_TASK DESCRIPTION_: Run through the data and copy out every line that mentions the word "undefined".

_RECORDS TO PROCESS_:
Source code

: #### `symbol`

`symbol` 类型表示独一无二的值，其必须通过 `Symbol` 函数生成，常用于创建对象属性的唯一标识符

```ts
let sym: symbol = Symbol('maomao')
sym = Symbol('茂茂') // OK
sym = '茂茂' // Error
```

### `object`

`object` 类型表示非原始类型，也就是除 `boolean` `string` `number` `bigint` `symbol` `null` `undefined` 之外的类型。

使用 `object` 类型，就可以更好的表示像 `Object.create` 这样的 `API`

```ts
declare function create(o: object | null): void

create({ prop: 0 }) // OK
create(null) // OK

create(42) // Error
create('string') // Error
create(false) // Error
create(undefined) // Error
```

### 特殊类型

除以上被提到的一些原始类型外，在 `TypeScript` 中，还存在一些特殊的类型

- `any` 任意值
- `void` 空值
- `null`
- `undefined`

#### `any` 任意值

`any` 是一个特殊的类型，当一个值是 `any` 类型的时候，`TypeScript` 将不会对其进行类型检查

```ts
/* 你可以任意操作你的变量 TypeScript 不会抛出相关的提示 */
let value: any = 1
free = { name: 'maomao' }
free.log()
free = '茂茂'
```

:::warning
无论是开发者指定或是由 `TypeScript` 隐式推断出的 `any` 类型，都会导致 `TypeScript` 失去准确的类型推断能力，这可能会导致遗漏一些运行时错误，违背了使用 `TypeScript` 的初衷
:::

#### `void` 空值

_PROBLEM SOLUTION_:
`object` 类型表示非原始类型，也就是除 `boolean` `string` `number` `bigint` `symbol` `null` `undefined` 之外的类型。
create(undefined) // Error
- `undefined`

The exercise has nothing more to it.